Exercise aim:
Please give the whole listing again word for word, and drop any pictures it holds.

Record set:
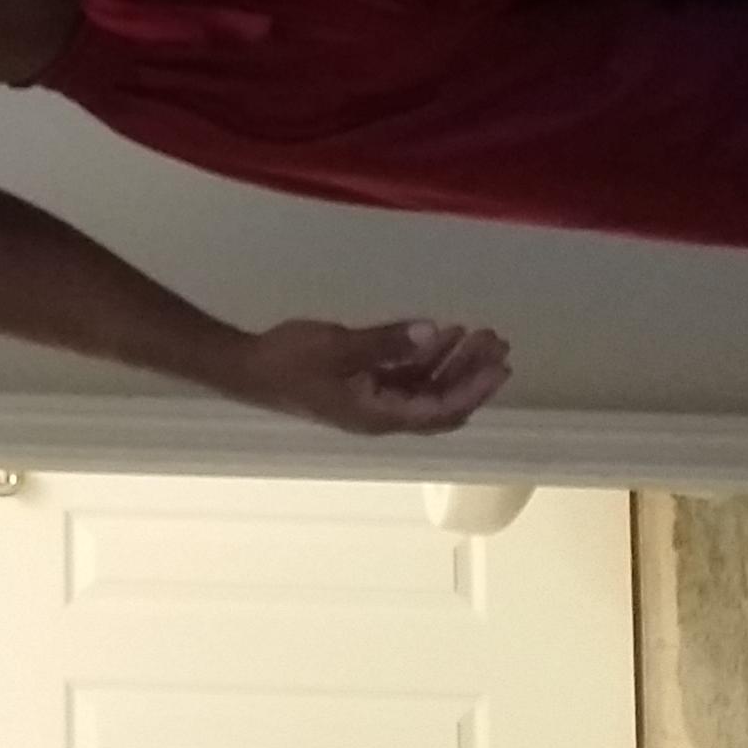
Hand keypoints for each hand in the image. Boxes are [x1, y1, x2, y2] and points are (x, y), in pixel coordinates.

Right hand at [209, 316, 514, 435]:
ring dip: (453, 364)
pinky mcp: (361, 386)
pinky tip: (441, 334)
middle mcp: (382, 414)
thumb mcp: (339, 346)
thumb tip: (434, 332)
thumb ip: (387, 341)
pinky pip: (407, 378)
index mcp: (379, 414)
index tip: (500, 364)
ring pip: (426, 389)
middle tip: (496, 341)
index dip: (474, 389)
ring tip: (477, 333)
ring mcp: (372, 401)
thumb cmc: (290, 360)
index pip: (441, 410)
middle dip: (472, 374)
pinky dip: (427, 359)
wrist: (247, 368)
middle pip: (441, 402)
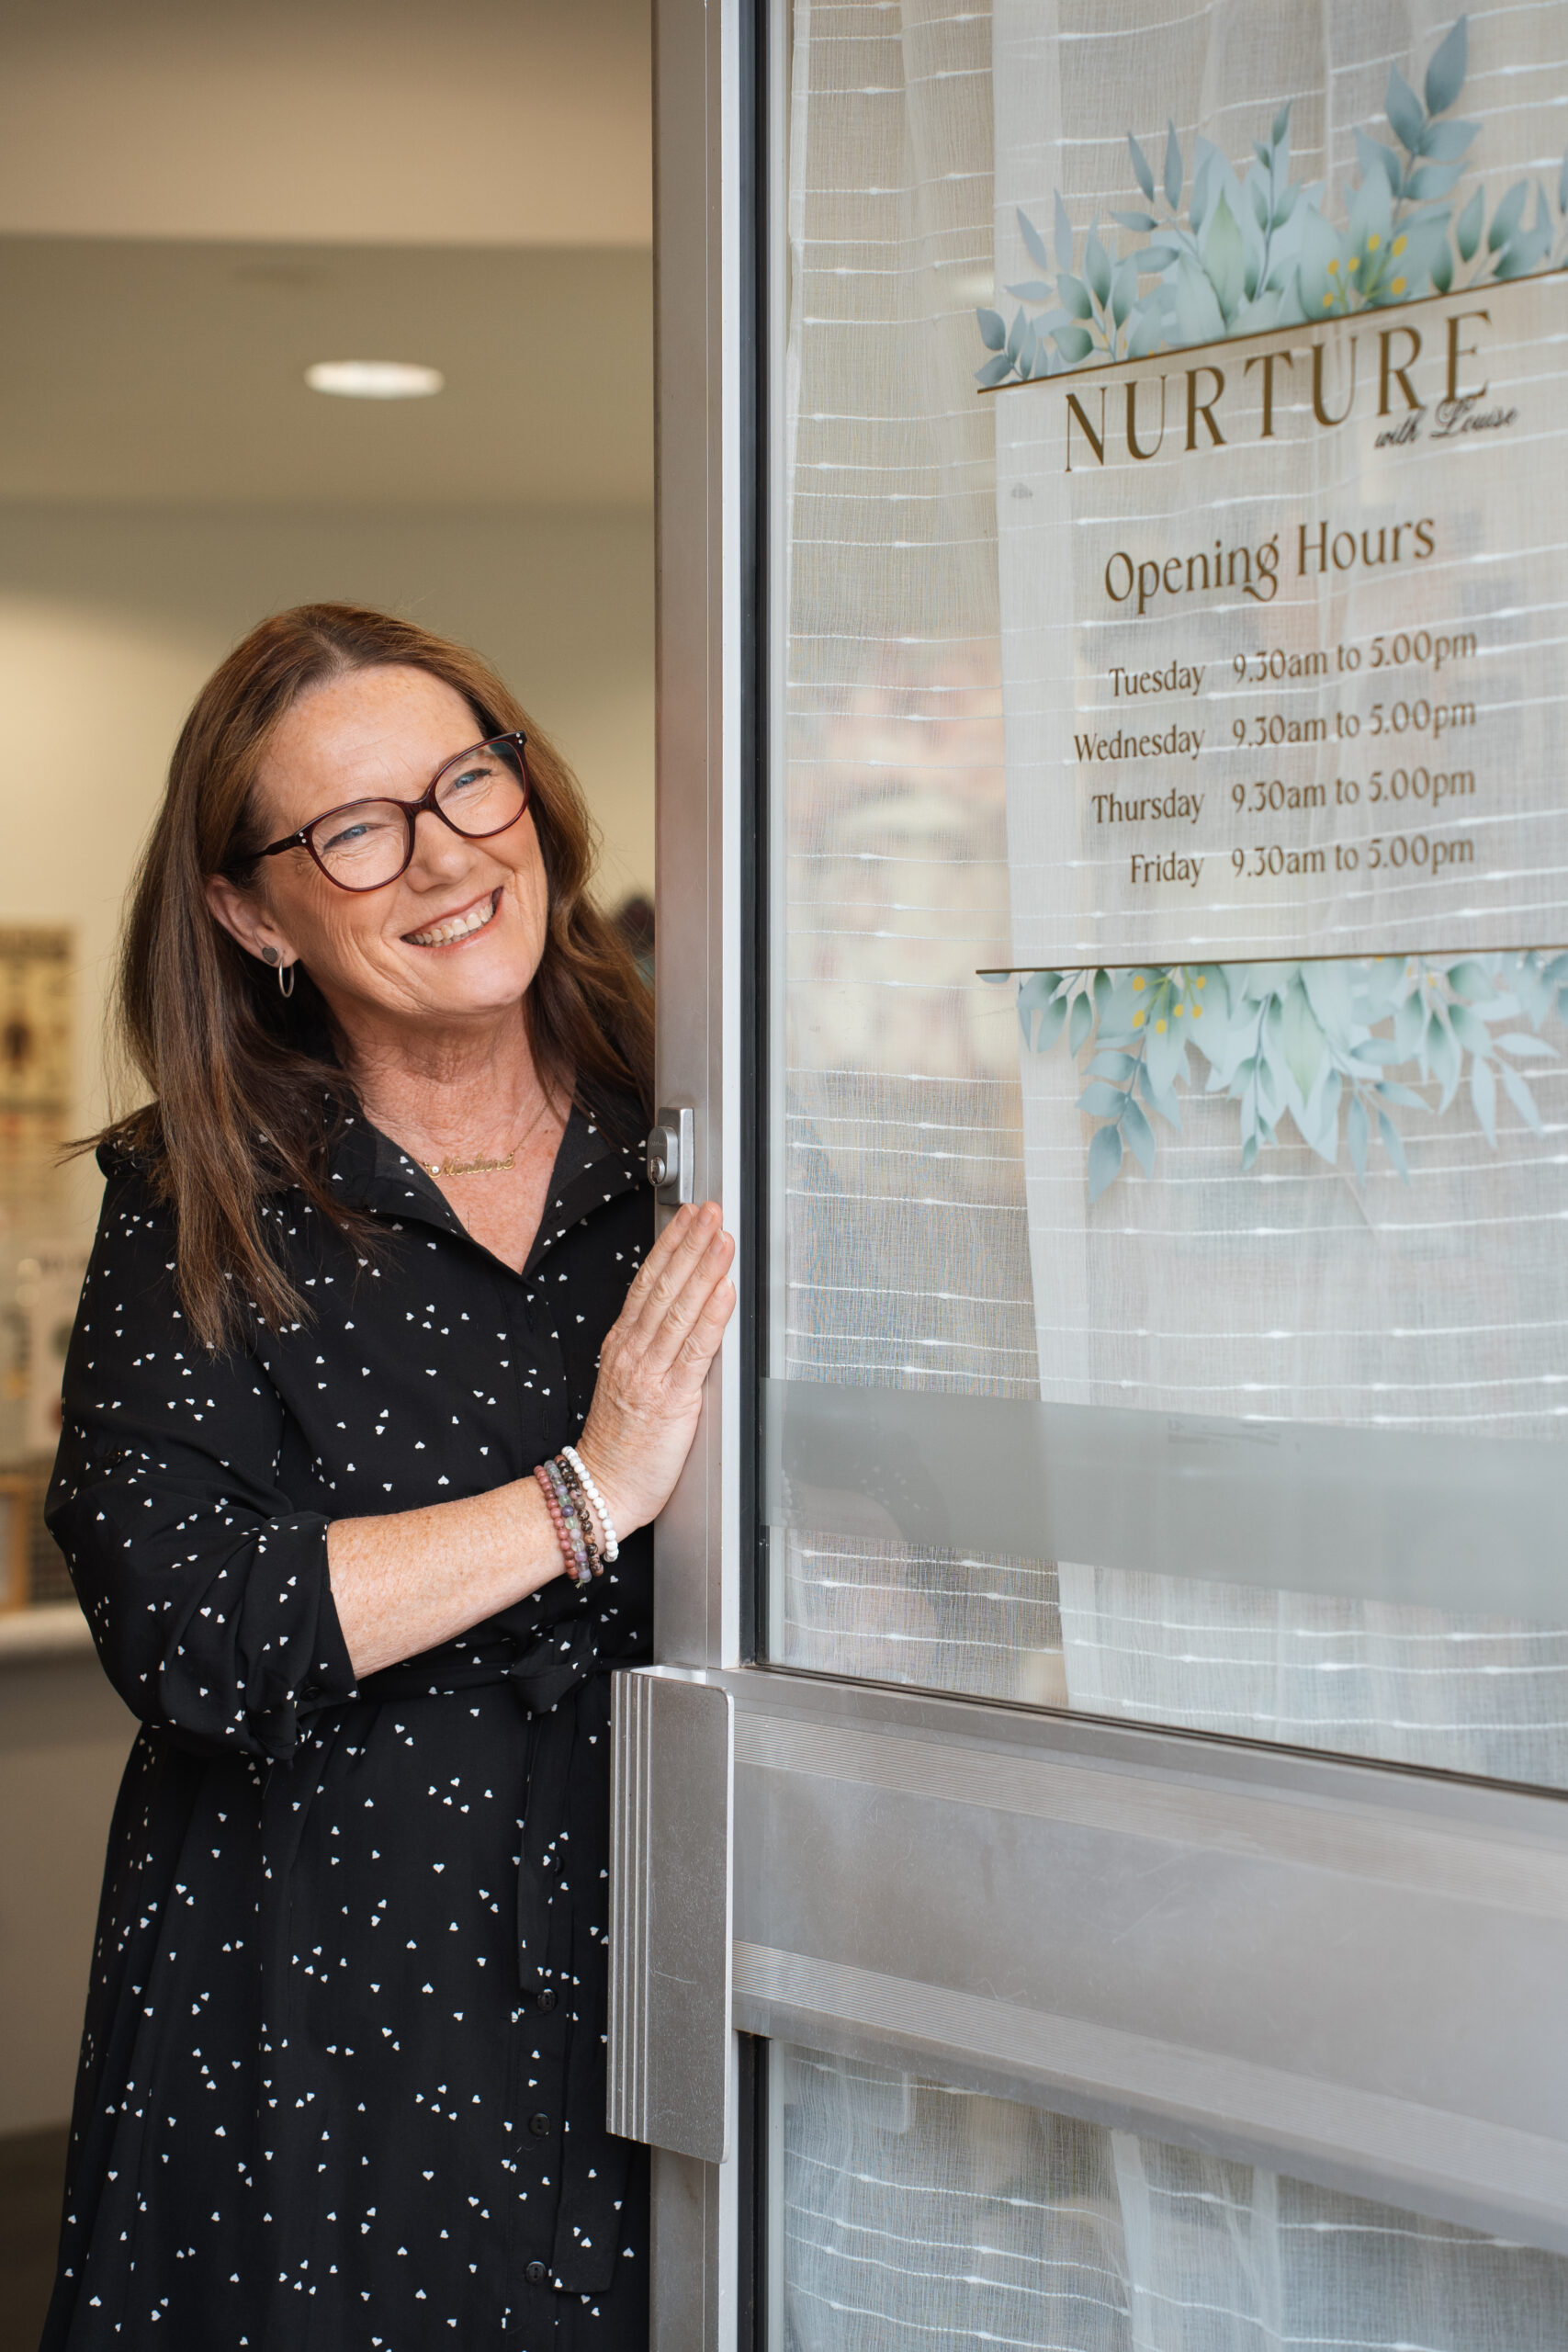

Result of the task:
Hand keypoints for each hand in the image. Boxes are [x1, y1, x2, y2] and points are (x, y), in pixel coordinates.

Right hand at [209, 316, 514, 435]:
ring dip: (453, 364)
pinky mcp: (361, 386)
pinky tip: (441, 334)
middle mcp: (382, 414)
thumb mcp: (339, 346)
thumb tip: (434, 332)
thumb ip: (387, 341)
pinky pip: (407, 378)
index mcp: (379, 414)
index tip: (500, 364)
ring pip: (426, 389)
middle tip: (496, 341)
index dip: (474, 389)
ring tip: (477, 333)
ring mcp: (372, 401)
thumb cmc: (290, 360)
index pip: (441, 410)
middle dip: (472, 374)
pinky dip: (427, 359)
wrist: (247, 368)
middle pip: (441, 402)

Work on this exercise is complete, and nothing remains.